Texte fourni
....

J’ai fait davantage que grandir en France. J’ai passé de nombreuses années de ma vie d’adulte à Paris et en ai de superbes souvenirs, mais je me souviens de ma fascination pour l’Amérique et lorsque ma carrière m’emmena à New York, je sus que j’y resterais. Oui, il est vrai que la France et mes amis me manquent, mais ma vie est en Amérique. Et pourtant je sens mes racines françaises – franchouillardes même par moments – bien vivantes en moi.

D’où vous viennent les idées pour vos romans ?

J’aimerais le savoir, car, dans ce cas, je retournerais à leur source. De mes échanges avec d’autres écrivains, il semble que beaucoup d’idées viennent du besoin de l’auteur de se débarrasser d’un fardeau, de confronter un démon ou encore de questions que beaucoup se posent, mais qui sont sans réponse, comme par exemple la possibilité d’une existence dans l’au-delà. C’est ainsi que naquit mon roman Bayou Cruel. Un roman peut aussi naître d’une rencontre ou d’un récit entendu dans un bar. Il n’y a pas de recette pour l’imagination. Pas que je sache en tout cas.

Quel est votre routine d’écrivain ?

Je n’ai jamais été du matin – un problème durant mon service militaire – mais ma journée commence par du travail, même si cela ne se voit pas. Je demeure en effet au lit après mon réveil, me remémorant dans quelles circonstances j’ai laissé mes personnages la veille et laissant mon imagination vagabonder sans directive alors que je me trouve encore entre rêve et réalité. Plus tard, après une matinée consacrée à la lecture, je m’installe à mon clavier vers midi. L’expérience m’a appris à persévérer même lorsque je me sens coincé dans ma narration, car en fait le temps n’est jamais perdu et il demeure toujours quelque base pour un meilleur lendemain même lorsque le travail de la veille se retrouve dans la poubelle.

....

Extraits de données
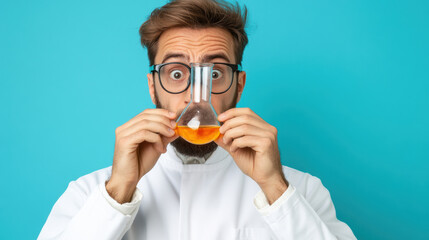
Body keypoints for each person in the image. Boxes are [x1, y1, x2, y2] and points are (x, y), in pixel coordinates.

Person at [38, 0, 357, 239]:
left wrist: (274, 188)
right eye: (176, 73)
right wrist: (119, 190)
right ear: (153, 87)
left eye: (215, 73)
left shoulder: (300, 190)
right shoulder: (89, 193)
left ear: (239, 85)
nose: (195, 96)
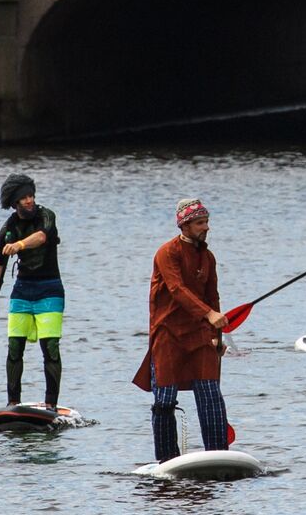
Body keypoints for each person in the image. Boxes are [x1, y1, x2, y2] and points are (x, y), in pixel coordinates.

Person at [132, 198, 230, 462]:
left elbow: (214, 298)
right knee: (165, 399)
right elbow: (177, 290)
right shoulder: (167, 252)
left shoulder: (208, 257)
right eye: (200, 223)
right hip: (168, 333)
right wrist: (209, 314)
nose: (206, 227)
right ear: (184, 225)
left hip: (199, 334)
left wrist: (217, 337)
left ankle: (219, 454)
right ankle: (166, 460)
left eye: (207, 222)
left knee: (211, 395)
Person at [0, 174, 63, 407]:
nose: (29, 200)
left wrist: (19, 245)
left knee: (50, 347)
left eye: (31, 196)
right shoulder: (8, 228)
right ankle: (13, 404)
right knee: (14, 347)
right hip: (22, 291)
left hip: (50, 290)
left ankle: (51, 404)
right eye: (23, 198)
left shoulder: (46, 216)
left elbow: (41, 237)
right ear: (14, 202)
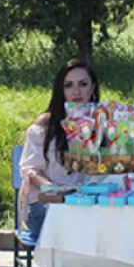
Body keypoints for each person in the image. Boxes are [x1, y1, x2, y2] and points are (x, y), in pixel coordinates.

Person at [19, 59, 100, 240]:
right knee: (76, 225)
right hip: (47, 204)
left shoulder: (103, 123)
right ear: (60, 90)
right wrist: (53, 190)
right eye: (68, 85)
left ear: (93, 87)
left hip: (89, 204)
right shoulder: (45, 124)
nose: (76, 92)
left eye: (83, 84)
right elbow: (30, 170)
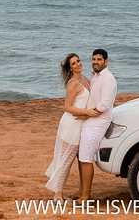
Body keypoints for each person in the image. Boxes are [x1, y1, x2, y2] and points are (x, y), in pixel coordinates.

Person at [45, 53, 93, 200]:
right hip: (71, 125)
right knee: (65, 160)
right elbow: (67, 107)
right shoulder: (73, 83)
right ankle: (57, 194)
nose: (78, 64)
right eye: (74, 63)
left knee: (78, 158)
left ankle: (80, 191)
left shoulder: (84, 78)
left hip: (80, 124)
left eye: (78, 61)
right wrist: (86, 112)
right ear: (70, 68)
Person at [78, 49, 116, 202]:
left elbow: (105, 104)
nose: (95, 62)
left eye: (99, 59)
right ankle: (81, 191)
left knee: (86, 158)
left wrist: (86, 113)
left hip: (98, 123)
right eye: (93, 59)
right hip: (89, 121)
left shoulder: (108, 79)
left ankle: (86, 197)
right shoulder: (97, 77)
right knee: (81, 157)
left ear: (106, 62)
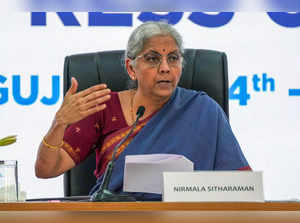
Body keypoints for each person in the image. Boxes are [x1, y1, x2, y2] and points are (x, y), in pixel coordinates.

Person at [35, 21, 251, 201]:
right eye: (153, 58)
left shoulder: (204, 110)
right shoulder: (103, 107)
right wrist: (59, 123)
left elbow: (243, 186)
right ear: (131, 68)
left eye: (173, 58)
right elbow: (46, 170)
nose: (165, 67)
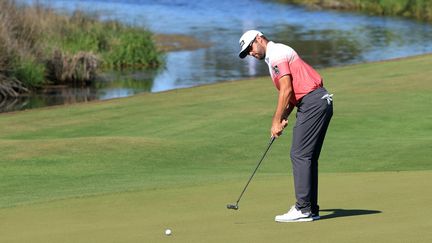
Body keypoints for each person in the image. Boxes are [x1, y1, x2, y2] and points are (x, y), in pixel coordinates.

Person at [238, 30, 333, 222]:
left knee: (299, 154)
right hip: (317, 102)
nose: (250, 53)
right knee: (307, 157)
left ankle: (303, 209)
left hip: (313, 103)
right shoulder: (275, 56)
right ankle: (310, 208)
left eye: (250, 47)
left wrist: (275, 120)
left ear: (259, 39)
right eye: (247, 52)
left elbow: (286, 89)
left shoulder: (277, 54)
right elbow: (291, 93)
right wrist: (283, 117)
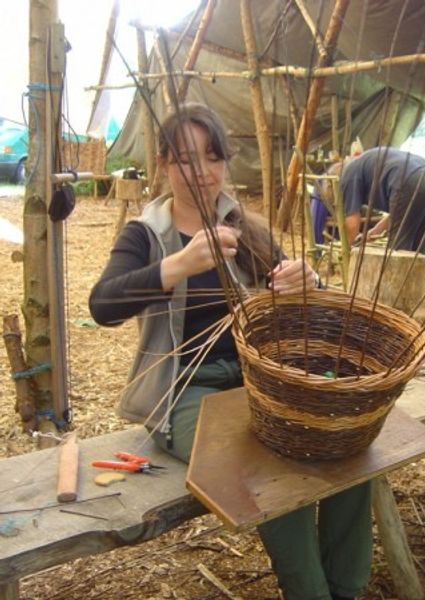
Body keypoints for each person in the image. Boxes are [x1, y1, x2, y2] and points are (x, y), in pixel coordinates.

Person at [89, 103, 373, 599]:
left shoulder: (243, 227)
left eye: (212, 157)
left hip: (261, 381)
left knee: (344, 440)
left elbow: (307, 305)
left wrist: (310, 282)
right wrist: (176, 265)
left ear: (225, 162)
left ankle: (346, 587)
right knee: (272, 464)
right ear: (163, 164)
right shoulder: (145, 235)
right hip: (185, 393)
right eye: (185, 158)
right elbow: (102, 305)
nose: (201, 172)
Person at [321, 146, 425, 252]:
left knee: (398, 251)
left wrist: (346, 249)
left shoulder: (346, 177)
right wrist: (376, 230)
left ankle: (398, 279)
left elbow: (352, 223)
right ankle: (418, 279)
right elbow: (400, 213)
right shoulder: (360, 166)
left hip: (411, 180)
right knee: (418, 248)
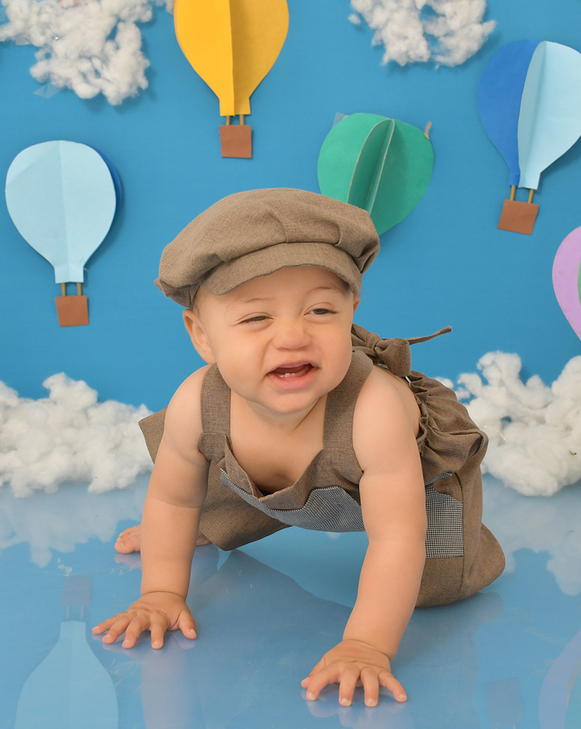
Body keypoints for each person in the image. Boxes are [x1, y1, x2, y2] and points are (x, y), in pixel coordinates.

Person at [92, 188, 504, 707]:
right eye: (256, 318)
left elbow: (397, 537)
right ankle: (219, 521)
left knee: (437, 583)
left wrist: (366, 645)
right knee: (198, 485)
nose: (292, 336)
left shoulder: (374, 411)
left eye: (320, 310)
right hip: (282, 476)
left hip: (417, 483)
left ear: (351, 312)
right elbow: (173, 499)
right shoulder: (197, 402)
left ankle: (448, 557)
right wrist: (160, 592)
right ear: (202, 335)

....

Série d'exercices
**A)** D'après le texte, vers quelle heure le travail au clavier commence-t-il ?
**B)** Reproduisez le passage du texte qui va de « D’où vous viennent » jusqu'à « routine d’écrivain ? ».

Corrigé
**A)** Vers midi, après une matinée consacrée à la lecture.

**B)**
D’où vous viennent les idées pour vos romans ?

J’aimerais le savoir, car, dans ce cas, je retournerais à leur source. De mes échanges avec d’autres écrivains, il semble que beaucoup d’idées viennent du besoin de l’auteur de se débarrasser d’un fardeau, de confronter un démon ou encore de questions que beaucoup se posent, mais qui sont sans réponse, comme par exemple la possibilité d’une existence dans l’au-delà. C’est ainsi que naquit mon roman Bayou Cruel. Un roman peut aussi naître d’une rencontre ou d’un récit entendu dans un bar. Il n’y a pas de recette pour l’imagination. Pas que je sache en tout cas.

Quel est votre routine d’écrivain ?